[Stored items]

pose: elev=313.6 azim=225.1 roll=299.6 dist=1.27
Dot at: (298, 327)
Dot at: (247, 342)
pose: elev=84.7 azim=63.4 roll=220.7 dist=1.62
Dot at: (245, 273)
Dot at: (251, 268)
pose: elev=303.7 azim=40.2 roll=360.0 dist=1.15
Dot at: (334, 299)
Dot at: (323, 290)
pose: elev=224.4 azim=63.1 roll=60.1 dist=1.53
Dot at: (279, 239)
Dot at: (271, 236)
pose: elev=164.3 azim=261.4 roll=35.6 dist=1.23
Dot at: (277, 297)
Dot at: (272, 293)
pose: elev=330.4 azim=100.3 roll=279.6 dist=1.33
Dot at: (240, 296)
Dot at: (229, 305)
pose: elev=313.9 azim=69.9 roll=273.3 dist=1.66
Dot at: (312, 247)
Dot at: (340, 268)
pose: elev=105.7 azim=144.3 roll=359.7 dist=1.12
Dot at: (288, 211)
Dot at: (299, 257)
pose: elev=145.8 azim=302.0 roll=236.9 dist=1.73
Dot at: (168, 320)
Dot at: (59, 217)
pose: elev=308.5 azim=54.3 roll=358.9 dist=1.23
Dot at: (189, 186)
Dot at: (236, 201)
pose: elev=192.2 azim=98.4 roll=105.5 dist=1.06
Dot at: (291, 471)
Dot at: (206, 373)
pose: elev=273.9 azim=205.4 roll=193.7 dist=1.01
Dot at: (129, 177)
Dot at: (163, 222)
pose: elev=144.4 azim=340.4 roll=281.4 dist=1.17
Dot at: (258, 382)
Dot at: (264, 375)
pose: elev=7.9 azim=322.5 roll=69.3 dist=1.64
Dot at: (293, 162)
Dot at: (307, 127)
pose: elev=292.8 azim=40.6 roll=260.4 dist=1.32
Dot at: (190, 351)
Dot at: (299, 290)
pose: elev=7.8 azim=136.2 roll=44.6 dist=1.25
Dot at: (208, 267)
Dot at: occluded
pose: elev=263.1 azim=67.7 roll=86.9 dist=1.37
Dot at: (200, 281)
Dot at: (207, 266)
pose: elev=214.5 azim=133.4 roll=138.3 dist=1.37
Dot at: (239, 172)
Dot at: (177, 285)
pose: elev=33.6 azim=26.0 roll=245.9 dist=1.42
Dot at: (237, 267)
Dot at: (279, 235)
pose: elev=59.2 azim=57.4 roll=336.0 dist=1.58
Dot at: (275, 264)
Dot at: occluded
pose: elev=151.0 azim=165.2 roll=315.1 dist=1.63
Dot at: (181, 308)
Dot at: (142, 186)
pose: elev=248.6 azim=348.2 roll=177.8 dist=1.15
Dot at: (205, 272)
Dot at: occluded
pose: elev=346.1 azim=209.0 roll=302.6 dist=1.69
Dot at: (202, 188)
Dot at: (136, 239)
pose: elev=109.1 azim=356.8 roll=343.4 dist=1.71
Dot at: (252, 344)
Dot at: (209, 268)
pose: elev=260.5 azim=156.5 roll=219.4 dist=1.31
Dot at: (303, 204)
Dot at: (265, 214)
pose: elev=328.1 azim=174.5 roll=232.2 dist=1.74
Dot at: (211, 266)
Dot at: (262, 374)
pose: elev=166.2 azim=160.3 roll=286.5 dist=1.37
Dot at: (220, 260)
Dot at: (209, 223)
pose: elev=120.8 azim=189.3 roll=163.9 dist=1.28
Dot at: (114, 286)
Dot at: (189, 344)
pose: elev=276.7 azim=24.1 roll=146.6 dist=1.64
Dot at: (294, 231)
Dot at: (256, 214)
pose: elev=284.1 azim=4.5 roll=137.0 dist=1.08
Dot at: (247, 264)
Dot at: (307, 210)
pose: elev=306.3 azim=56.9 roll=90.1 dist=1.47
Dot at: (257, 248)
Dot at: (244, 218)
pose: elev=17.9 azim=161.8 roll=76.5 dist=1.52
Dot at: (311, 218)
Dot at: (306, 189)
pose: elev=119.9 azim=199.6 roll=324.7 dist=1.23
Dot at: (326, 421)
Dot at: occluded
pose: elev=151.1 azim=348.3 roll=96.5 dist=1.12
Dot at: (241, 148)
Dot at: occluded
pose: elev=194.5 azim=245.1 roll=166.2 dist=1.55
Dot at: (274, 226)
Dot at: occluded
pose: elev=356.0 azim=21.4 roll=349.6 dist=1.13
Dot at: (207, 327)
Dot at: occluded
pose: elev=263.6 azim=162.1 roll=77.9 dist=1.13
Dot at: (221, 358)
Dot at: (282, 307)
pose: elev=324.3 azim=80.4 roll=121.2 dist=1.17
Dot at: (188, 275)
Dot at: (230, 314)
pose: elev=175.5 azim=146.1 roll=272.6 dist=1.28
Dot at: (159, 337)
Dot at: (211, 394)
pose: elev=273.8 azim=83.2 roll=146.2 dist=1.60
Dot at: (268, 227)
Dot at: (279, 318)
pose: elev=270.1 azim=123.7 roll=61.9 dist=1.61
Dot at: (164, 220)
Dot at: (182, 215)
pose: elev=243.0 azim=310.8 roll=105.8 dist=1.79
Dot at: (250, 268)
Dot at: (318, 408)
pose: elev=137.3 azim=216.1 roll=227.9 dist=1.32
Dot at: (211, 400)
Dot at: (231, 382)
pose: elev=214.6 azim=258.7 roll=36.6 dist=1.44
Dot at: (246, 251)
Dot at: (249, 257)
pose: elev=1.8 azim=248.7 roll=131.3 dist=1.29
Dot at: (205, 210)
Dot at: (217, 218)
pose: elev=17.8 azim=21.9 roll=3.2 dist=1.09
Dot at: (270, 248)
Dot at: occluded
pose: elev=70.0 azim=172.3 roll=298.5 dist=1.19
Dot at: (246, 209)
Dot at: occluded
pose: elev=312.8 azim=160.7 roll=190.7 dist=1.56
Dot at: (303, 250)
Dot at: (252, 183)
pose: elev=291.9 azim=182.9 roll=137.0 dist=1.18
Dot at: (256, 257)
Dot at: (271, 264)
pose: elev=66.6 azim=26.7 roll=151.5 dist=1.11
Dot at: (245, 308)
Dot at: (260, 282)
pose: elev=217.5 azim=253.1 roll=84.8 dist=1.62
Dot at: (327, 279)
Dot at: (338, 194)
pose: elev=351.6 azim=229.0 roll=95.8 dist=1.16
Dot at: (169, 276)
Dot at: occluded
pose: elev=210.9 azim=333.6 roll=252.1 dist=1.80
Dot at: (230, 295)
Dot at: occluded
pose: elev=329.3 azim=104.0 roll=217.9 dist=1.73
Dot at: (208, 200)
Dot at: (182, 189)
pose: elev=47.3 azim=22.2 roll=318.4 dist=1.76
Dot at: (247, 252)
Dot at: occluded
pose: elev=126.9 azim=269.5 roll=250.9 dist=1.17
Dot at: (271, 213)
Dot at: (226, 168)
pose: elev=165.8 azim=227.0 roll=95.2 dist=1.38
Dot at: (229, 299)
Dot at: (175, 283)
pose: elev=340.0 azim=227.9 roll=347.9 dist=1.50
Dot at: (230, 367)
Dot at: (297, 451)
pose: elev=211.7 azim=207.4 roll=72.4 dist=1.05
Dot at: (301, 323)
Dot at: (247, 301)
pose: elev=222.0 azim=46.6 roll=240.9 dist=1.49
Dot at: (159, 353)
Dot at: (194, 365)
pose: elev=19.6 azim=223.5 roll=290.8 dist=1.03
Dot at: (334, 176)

TASK OBJECTIVE – Repeat all of the rows above, reproducing every line without any change.

OUTPUT OF THE EXERCISE –
pose: elev=313.6 azim=225.1 roll=299.6 dist=1.27
Dot at: (298, 327)
Dot at: (247, 342)
pose: elev=84.7 azim=63.4 roll=220.7 dist=1.62
Dot at: (245, 273)
Dot at: (251, 268)
pose: elev=303.7 azim=40.2 roll=360.0 dist=1.15
Dot at: (334, 299)
Dot at: (323, 290)
pose: elev=224.4 azim=63.1 roll=60.1 dist=1.53
Dot at: (279, 239)
Dot at: (271, 236)
pose: elev=164.3 azim=261.4 roll=35.6 dist=1.23
Dot at: (277, 297)
Dot at: (272, 293)
pose: elev=330.4 azim=100.3 roll=279.6 dist=1.33
Dot at: (240, 296)
Dot at: (229, 305)
pose: elev=313.9 azim=69.9 roll=273.3 dist=1.66
Dot at: (312, 247)
Dot at: (340, 268)
pose: elev=105.7 azim=144.3 roll=359.7 dist=1.12
Dot at: (288, 211)
Dot at: (299, 257)
pose: elev=145.8 azim=302.0 roll=236.9 dist=1.73
Dot at: (168, 320)
Dot at: (59, 217)
pose: elev=308.5 azim=54.3 roll=358.9 dist=1.23
Dot at: (189, 186)
Dot at: (236, 201)
pose: elev=192.2 azim=98.4 roll=105.5 dist=1.06
Dot at: (291, 471)
Dot at: (206, 373)
pose: elev=273.9 azim=205.4 roll=193.7 dist=1.01
Dot at: (129, 177)
Dot at: (163, 222)
pose: elev=144.4 azim=340.4 roll=281.4 dist=1.17
Dot at: (258, 382)
Dot at: (264, 375)
pose: elev=7.9 azim=322.5 roll=69.3 dist=1.64
Dot at: (293, 162)
Dot at: (307, 127)
pose: elev=292.8 azim=40.6 roll=260.4 dist=1.32
Dot at: (190, 351)
Dot at: (299, 290)
pose: elev=7.8 azim=136.2 roll=44.6 dist=1.25
Dot at: (208, 267)
Dot at: occluded
pose: elev=263.1 azim=67.7 roll=86.9 dist=1.37
Dot at: (200, 281)
Dot at: (207, 266)
pose: elev=214.5 azim=133.4 roll=138.3 dist=1.37
Dot at: (239, 172)
Dot at: (177, 285)
pose: elev=33.6 azim=26.0 roll=245.9 dist=1.42
Dot at: (237, 267)
Dot at: (279, 235)
pose: elev=59.2 azim=57.4 roll=336.0 dist=1.58
Dot at: (275, 264)
Dot at: occluded
pose: elev=151.0 azim=165.2 roll=315.1 dist=1.63
Dot at: (181, 308)
Dot at: (142, 186)
pose: elev=248.6 azim=348.2 roll=177.8 dist=1.15
Dot at: (205, 272)
Dot at: occluded
pose: elev=346.1 azim=209.0 roll=302.6 dist=1.69
Dot at: (202, 188)
Dot at: (136, 239)
pose: elev=109.1 azim=356.8 roll=343.4 dist=1.71
Dot at: (252, 344)
Dot at: (209, 268)
pose: elev=260.5 azim=156.5 roll=219.4 dist=1.31
Dot at: (303, 204)
Dot at: (265, 214)
pose: elev=328.1 azim=174.5 roll=232.2 dist=1.74
Dot at: (211, 266)
Dot at: (262, 374)
pose: elev=166.2 azim=160.3 roll=286.5 dist=1.37
Dot at: (220, 260)
Dot at: (209, 223)
pose: elev=120.8 azim=189.3 roll=163.9 dist=1.28
Dot at: (114, 286)
Dot at: (189, 344)
pose: elev=276.7 azim=24.1 roll=146.6 dist=1.64
Dot at: (294, 231)
Dot at: (256, 214)
pose: elev=284.1 azim=4.5 roll=137.0 dist=1.08
Dot at: (247, 264)
Dot at: (307, 210)
pose: elev=306.3 azim=56.9 roll=90.1 dist=1.47
Dot at: (257, 248)
Dot at: (244, 218)
pose: elev=17.9 azim=161.8 roll=76.5 dist=1.52
Dot at: (311, 218)
Dot at: (306, 189)
pose: elev=119.9 azim=199.6 roll=324.7 dist=1.23
Dot at: (326, 421)
Dot at: occluded
pose: elev=151.1 azim=348.3 roll=96.5 dist=1.12
Dot at: (241, 148)
Dot at: occluded
pose: elev=194.5 azim=245.1 roll=166.2 dist=1.55
Dot at: (274, 226)
Dot at: occluded
pose: elev=356.0 azim=21.4 roll=349.6 dist=1.13
Dot at: (207, 327)
Dot at: occluded
pose: elev=263.6 azim=162.1 roll=77.9 dist=1.13
Dot at: (221, 358)
Dot at: (282, 307)
pose: elev=324.3 azim=80.4 roll=121.2 dist=1.17
Dot at: (188, 275)
Dot at: (230, 314)
pose: elev=175.5 azim=146.1 roll=272.6 dist=1.28
Dot at: (159, 337)
Dot at: (211, 394)
pose: elev=273.8 azim=83.2 roll=146.2 dist=1.60
Dot at: (268, 227)
Dot at: (279, 318)
pose: elev=270.1 azim=123.7 roll=61.9 dist=1.61
Dot at: (164, 220)
Dot at: (182, 215)
pose: elev=243.0 azim=310.8 roll=105.8 dist=1.79
Dot at: (250, 268)
Dot at: (318, 408)
pose: elev=137.3 azim=216.1 roll=227.9 dist=1.32
Dot at: (211, 400)
Dot at: (231, 382)
pose: elev=214.6 azim=258.7 roll=36.6 dist=1.44
Dot at: (246, 251)
Dot at: (249, 257)
pose: elev=1.8 azim=248.7 roll=131.3 dist=1.29
Dot at: (205, 210)
Dot at: (217, 218)
pose: elev=17.8 azim=21.9 roll=3.2 dist=1.09
Dot at: (270, 248)
Dot at: occluded
pose: elev=70.0 azim=172.3 roll=298.5 dist=1.19
Dot at: (246, 209)
Dot at: occluded
pose: elev=312.8 azim=160.7 roll=190.7 dist=1.56
Dot at: (303, 250)
Dot at: (252, 183)
pose: elev=291.9 azim=182.9 roll=137.0 dist=1.18
Dot at: (256, 257)
Dot at: (271, 264)
pose: elev=66.6 azim=26.7 roll=151.5 dist=1.11
Dot at: (245, 308)
Dot at: (260, 282)
pose: elev=217.5 azim=253.1 roll=84.8 dist=1.62
Dot at: (327, 279)
Dot at: (338, 194)
pose: elev=351.6 azim=229.0 roll=95.8 dist=1.16
Dot at: (169, 276)
Dot at: occluded
pose: elev=210.9 azim=333.6 roll=252.1 dist=1.80
Dot at: (230, 295)
Dot at: occluded
pose: elev=329.3 azim=104.0 roll=217.9 dist=1.73
Dot at: (208, 200)
Dot at: (182, 189)
pose: elev=47.3 azim=22.2 roll=318.4 dist=1.76
Dot at: (247, 252)
Dot at: occluded
pose: elev=126.9 azim=269.5 roll=250.9 dist=1.17
Dot at: (271, 213)
Dot at: (226, 168)
pose: elev=165.8 azim=227.0 roll=95.2 dist=1.38
Dot at: (229, 299)
Dot at: (175, 283)
pose: elev=340.0 azim=227.9 roll=347.9 dist=1.50
Dot at: (230, 367)
Dot at: (297, 451)
pose: elev=211.7 azim=207.4 roll=72.4 dist=1.05
Dot at: (301, 323)
Dot at: (247, 301)
pose: elev=222.0 azim=46.6 roll=240.9 dist=1.49
Dot at: (159, 353)
Dot at: (194, 365)
pose: elev=19.6 azim=223.5 roll=290.8 dist=1.03
Dot at: (334, 176)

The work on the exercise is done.